**Check your understanding:**
1. In the rows, copy out the lines from the one containing "- SEC vs Binance.US - freeze, Jun 06" through the end of the rows, both included.
2. Write the next part of the book review about Vietnamese tradition and change, picking up after its final sentence.

**Source extract:**

--------------------------------------------------

VIET NAM: Tradition and Change | By Hữu Ngọc; edited by Lady Borton and Elizabeth F. Collins
Research in International Studies. Southeast Asia Series, no. 128. Athens, OH: Ohio University Press; Chicago, IL: University of Chicago Press [distributor], 2016. xxviii, 358 pp. (Illustrations.) US$26.95, paper. ISBN 978-0-89680-302-2.
Through his leadership in Hanoi’s Foreign Languages Publishing House (later Thế Giới Publishers), Hữu Ngọc crafted a long career of explaining Vietnam to foreign audiences. In Hanoi, he is an institution in his own right. Now nearly one hundred years old, he became famous in expatriate circles for his short columns in French and English newspapers on various aspects of Vietnamese culture.
These were originally compiled into a 2004 book, Wandering Through Vietnamese Culture. Though this book is an accessible introduction to Vietnamese culture, it spans a cumbersome 1259 pages. Việt Nam: Tradition and Change edits and reorganizes the material in Wandering Through Vietnamese Culture into a shorter and more digestible form, with a new preface and introduction and several other new materials in an appendix.
This book is a series of short vignettes on the culture, society, literature, art, and history of Vietnam. It focuses heavily on the Red River Delta, and much of its content is specific to Hanoi and its immediate environs. Naturally, such a collection of short works does not lend itself to an overarching thesis.
However, two almost contradictory themes rise to the surface more often than others. The first is the notion that the Vietnamese identity has been forged through a tradition of resistance to foreign aggression. This theme leads Hữu Ngọc to conclude that modern Vietnamese can be defined as “members of the Việt ethnic community who did not want to become Chinese” (29). The second is the idea that Vietnamese culture formed through the localization of foreign cultural influences from such places as China and France. “Cultural identity evolves with time and space,” he reminds us, and “a new tradition may be refashioned in the national mold from a foreign source” (46).
The editors have helpfully organized his explanation of these two themes into ten sections, which cover the nature of Vietnamese identity, aspects of cultural influence on Vietnam, Confucianism, Buddhism, biographies of important historical figures, Vietnamese literature, theatre and art, geography, Vietnamese women, and the cultural, social, and economic challenges posed by the 1986 adoption of the renovation (đổi mới) policy.

--------------------------------------------------

**Source texts of formatted documents:**
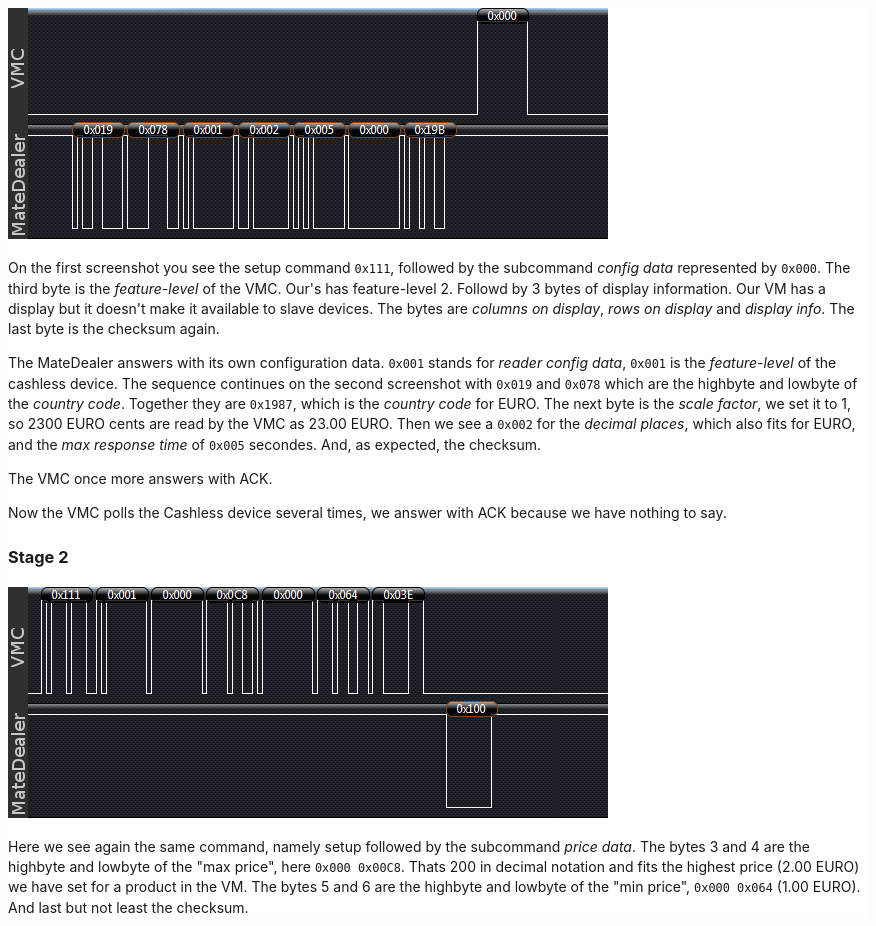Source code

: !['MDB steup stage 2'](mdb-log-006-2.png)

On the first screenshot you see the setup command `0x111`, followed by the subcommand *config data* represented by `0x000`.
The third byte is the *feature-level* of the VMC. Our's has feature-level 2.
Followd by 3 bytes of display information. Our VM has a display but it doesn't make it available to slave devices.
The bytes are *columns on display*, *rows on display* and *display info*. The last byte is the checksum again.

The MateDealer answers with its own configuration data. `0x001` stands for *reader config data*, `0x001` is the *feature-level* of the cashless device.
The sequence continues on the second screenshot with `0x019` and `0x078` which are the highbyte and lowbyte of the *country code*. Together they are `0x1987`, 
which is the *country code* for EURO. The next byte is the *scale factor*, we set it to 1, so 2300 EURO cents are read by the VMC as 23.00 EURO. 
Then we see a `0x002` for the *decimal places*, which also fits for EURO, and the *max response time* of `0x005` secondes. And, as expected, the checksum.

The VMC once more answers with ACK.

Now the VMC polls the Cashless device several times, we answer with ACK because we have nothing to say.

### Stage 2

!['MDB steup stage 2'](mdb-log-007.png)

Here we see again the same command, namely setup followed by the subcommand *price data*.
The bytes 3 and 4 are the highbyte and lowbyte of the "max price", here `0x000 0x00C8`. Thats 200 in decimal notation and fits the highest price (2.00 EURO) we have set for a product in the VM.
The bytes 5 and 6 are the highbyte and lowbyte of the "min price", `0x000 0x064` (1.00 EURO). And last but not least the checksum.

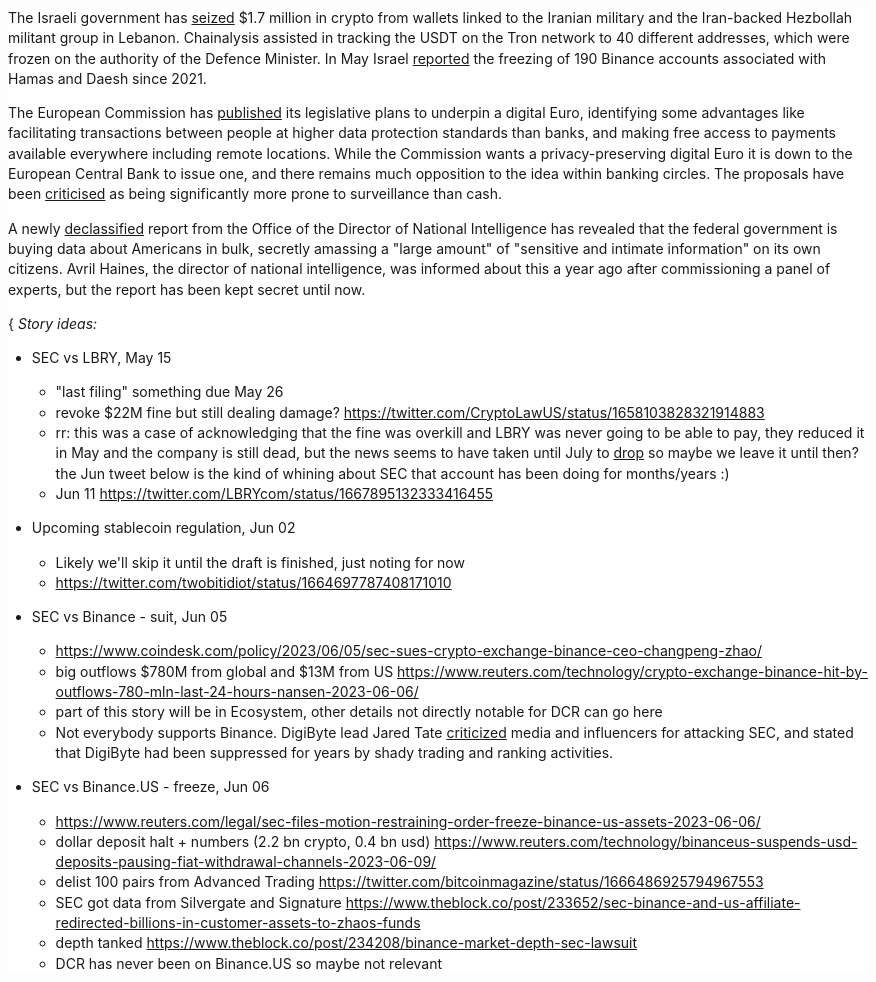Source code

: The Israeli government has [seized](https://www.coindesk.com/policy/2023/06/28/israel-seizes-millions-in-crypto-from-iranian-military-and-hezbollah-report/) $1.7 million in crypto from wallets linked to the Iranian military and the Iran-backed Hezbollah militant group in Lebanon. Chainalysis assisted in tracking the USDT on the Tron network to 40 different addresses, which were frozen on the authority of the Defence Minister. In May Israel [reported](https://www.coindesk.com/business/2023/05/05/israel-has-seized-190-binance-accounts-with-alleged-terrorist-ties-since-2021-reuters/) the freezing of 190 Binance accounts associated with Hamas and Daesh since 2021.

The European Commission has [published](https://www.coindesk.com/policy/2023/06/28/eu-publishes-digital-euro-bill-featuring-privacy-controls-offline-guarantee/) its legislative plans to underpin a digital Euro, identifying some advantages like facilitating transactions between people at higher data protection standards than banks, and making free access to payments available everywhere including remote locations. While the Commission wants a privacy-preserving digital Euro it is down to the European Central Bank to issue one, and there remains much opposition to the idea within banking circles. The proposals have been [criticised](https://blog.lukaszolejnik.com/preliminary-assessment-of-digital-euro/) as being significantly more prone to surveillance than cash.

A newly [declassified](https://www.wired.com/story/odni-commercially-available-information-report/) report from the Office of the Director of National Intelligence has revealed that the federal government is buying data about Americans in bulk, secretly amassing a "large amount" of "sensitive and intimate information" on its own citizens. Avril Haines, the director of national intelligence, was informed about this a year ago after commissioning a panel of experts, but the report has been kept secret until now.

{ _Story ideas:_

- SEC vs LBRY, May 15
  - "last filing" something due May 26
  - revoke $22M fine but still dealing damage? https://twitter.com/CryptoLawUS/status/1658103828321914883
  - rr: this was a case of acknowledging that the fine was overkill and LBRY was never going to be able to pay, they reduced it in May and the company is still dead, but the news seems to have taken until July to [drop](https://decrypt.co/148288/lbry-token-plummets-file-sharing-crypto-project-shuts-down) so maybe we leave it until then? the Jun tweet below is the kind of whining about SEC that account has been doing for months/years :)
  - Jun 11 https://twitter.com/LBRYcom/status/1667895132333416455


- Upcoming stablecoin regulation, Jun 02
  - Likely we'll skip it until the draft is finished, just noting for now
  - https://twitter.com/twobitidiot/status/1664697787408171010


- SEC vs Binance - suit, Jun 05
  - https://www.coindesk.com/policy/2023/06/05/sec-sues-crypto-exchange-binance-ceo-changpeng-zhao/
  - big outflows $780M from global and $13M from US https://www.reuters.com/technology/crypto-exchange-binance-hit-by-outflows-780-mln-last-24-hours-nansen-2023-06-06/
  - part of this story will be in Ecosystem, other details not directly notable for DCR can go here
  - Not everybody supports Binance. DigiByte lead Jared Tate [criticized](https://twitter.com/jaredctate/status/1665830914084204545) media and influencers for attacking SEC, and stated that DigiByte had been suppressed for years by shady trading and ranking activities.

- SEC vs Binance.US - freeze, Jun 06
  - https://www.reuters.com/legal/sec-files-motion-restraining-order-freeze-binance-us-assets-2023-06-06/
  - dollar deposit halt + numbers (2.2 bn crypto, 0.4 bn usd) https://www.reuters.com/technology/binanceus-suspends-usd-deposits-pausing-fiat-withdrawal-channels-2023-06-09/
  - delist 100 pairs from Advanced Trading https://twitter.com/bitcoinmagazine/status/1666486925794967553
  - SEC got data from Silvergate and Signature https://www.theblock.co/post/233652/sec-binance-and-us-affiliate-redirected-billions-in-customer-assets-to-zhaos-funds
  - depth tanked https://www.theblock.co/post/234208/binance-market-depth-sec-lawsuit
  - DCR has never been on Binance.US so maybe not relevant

--------------------------------------------------

**Task-by-task results:**
1.
- SEC vs Binance.US - freeze, Jun 06
  - https://www.reuters.com/legal/sec-files-motion-restraining-order-freeze-binance-us-assets-2023-06-06/
  - dollar deposit halt + numbers (2.2 bn crypto, 0.4 bn usd) https://www.reuters.com/technology/binanceus-suspends-usd-deposits-pausing-fiat-withdrawal-channels-2023-06-09/
  - delist 100 pairs from Advanced Trading https://twitter.com/bitcoinmagazine/status/1666486925794967553
  - SEC got data from Silvergate and Signature https://www.theblock.co/post/233652/sec-binance-and-us-affiliate-redirected-billions-in-customer-assets-to-zhaos-funds
  - depth tanked https://www.theblock.co/post/234208/binance-market-depth-sec-lawsuit
  - DCR has never been on Binance.US so maybe not relevant

2.
This book serves best as a guide for those travelling to Vietnam. It is particularly helpful as a broad-based introduction to a potpourri of subjects on Vietnamese culture for those with only a basic knowledge of the subject. Because Hữu Ngọc gives very specific geographical details for the sketches he provides, it would be possible to organize a quite exciting and comprehensive tour of northern Vietnam from the places he mentions. This book might also spark younger readers’ interest in Vietnam, and is well suited for the high school or lower-division undergraduate classroom. Hữu Ngọc is an engaging and brilliant writer, and the brevity of his vignettes are just enough to spark an interest in a topic for a reader unfamiliar with the material. Even scholars of Vietnam will find something to learn in this volume. Though the material covered is relatively basic, the author is clearly a renaissance man. His works span such a remarkable variety of topics that there is something for everyone to learn from this volume.
That being said, this work clearly represents the point of view of a Hanoi intellectual of a certain age. While the south is sometimes mentioned, there is a tendency in many of these vignettes to portray the culture of the Red River Delta as if it were Vietnamese culture in general. Hữu Ngọc sometimes romanticizes the culture of the rural northern Vietnamese village in a way that could only come from the pen of an urban intellectual. His assertions of the ancient origins of Vietnamese identity and of the centrality of “resistance to foreign aggression,” while typical of an intellectual of his era and political background, are largely contradicted by the recent scholarship of Katherine Churchman (The People Between the Rivers: The Rise and Fall of Bronze Drum Culture, 200-750 CE, Rowman & Littlefield, 2016) and Erica Brindley (Ancient China and the Yue, Cambridge, 2015). These works show that to the extent that we can know anything for certain about the people living in the Red River Delta in ancient times, the notion that they possessed a Vietnamese identity comparable to modern-day Vietnamese is not sustainable. In fact, this point should lead us back to the contradiction between the two themes that seems to form the basis of Hữu Ngọc’s writing: if Vietnamese culture is only made coherent through a continual process of change resulting from the localization of layers of foreign influence, then it cannot simultaneously be possible that there is also an essence of Vietnamese culture that can be located through the study of exemplars from the Vietnamese past.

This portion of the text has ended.